JOB ITEM
Locate all lines in the data below that hold "Verano" and show them.

[Records from a data collection]
---

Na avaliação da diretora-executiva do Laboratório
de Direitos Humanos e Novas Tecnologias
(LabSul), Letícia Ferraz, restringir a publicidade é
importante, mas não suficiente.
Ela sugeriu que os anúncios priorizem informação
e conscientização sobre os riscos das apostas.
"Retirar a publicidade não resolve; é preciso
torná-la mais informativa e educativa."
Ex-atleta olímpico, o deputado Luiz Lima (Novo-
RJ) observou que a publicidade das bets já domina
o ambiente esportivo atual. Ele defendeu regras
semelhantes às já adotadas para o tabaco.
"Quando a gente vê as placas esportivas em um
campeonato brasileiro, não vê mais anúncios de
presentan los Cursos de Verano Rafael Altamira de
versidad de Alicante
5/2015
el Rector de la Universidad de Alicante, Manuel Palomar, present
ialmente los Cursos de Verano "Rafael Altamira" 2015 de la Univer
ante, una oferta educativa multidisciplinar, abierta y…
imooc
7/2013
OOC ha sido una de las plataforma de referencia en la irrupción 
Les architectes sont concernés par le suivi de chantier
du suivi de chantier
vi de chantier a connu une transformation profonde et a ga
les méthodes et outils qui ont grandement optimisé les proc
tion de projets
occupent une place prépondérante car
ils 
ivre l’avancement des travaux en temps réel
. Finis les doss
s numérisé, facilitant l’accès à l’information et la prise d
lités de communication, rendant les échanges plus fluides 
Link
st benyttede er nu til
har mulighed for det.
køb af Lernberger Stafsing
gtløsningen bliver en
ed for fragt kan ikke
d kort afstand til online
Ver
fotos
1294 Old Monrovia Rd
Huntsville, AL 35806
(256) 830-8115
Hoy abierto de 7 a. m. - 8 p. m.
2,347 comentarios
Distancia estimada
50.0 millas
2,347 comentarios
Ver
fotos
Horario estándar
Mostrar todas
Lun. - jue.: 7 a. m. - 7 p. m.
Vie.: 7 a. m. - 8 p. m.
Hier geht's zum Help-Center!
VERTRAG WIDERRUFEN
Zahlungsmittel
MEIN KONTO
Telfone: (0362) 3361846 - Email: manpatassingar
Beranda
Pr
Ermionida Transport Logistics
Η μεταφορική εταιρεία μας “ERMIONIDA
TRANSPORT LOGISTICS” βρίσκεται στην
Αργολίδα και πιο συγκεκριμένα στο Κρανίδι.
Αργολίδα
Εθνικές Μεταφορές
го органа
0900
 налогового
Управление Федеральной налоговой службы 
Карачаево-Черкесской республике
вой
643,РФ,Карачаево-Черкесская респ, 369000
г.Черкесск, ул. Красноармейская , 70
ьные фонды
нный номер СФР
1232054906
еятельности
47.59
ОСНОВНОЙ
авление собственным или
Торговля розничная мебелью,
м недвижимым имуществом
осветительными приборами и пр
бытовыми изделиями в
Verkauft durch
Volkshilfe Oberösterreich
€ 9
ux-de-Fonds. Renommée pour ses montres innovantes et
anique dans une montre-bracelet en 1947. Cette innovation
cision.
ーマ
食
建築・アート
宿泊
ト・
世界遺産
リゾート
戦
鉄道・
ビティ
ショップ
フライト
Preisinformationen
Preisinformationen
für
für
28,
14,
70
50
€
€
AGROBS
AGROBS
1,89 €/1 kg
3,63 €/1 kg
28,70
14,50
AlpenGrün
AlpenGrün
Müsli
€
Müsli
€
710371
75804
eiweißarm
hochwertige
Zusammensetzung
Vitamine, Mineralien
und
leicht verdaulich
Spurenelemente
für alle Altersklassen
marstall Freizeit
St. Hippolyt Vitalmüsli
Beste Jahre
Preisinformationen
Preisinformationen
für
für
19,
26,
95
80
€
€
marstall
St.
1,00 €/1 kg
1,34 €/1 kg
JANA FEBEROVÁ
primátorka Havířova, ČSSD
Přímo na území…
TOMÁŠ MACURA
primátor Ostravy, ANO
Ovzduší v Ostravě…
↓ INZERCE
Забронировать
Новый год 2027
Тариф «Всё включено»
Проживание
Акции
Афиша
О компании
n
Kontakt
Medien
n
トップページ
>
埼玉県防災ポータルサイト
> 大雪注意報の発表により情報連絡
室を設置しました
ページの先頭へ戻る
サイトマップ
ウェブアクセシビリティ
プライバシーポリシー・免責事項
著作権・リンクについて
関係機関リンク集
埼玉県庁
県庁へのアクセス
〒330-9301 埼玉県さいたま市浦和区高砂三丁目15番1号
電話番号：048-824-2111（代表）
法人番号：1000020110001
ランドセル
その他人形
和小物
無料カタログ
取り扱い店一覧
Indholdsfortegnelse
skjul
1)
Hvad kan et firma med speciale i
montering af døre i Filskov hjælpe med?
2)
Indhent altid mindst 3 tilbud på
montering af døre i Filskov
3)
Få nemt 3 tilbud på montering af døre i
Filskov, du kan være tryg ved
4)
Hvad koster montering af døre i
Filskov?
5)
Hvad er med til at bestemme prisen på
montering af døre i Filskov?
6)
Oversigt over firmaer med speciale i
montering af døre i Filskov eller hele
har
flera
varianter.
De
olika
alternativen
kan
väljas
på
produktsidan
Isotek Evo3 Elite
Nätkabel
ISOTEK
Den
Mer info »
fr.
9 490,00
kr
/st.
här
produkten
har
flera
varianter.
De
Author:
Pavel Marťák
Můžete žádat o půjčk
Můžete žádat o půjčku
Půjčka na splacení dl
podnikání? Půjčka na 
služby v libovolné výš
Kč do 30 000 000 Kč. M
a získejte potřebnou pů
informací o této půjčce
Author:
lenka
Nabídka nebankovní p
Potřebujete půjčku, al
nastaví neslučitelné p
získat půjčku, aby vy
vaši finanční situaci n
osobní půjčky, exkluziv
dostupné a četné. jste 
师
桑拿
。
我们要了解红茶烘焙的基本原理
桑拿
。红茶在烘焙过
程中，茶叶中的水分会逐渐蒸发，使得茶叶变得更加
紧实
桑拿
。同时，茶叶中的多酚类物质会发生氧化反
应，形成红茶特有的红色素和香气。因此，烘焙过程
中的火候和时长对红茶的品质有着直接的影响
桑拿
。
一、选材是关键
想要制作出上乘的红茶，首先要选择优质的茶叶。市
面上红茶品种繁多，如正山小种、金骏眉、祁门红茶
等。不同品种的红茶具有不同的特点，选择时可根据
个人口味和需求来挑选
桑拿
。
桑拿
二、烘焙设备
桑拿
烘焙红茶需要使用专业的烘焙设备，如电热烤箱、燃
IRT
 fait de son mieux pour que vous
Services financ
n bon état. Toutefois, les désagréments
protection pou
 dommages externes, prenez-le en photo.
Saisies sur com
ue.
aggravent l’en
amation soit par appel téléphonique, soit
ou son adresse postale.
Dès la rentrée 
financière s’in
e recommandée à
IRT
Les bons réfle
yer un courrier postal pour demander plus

---

WORKED SOLUTION
presentan los Cursos de Verano Rafael Altamira de
ialmente los Cursos de Verano "Rafael Altamira" 2015 de la Univer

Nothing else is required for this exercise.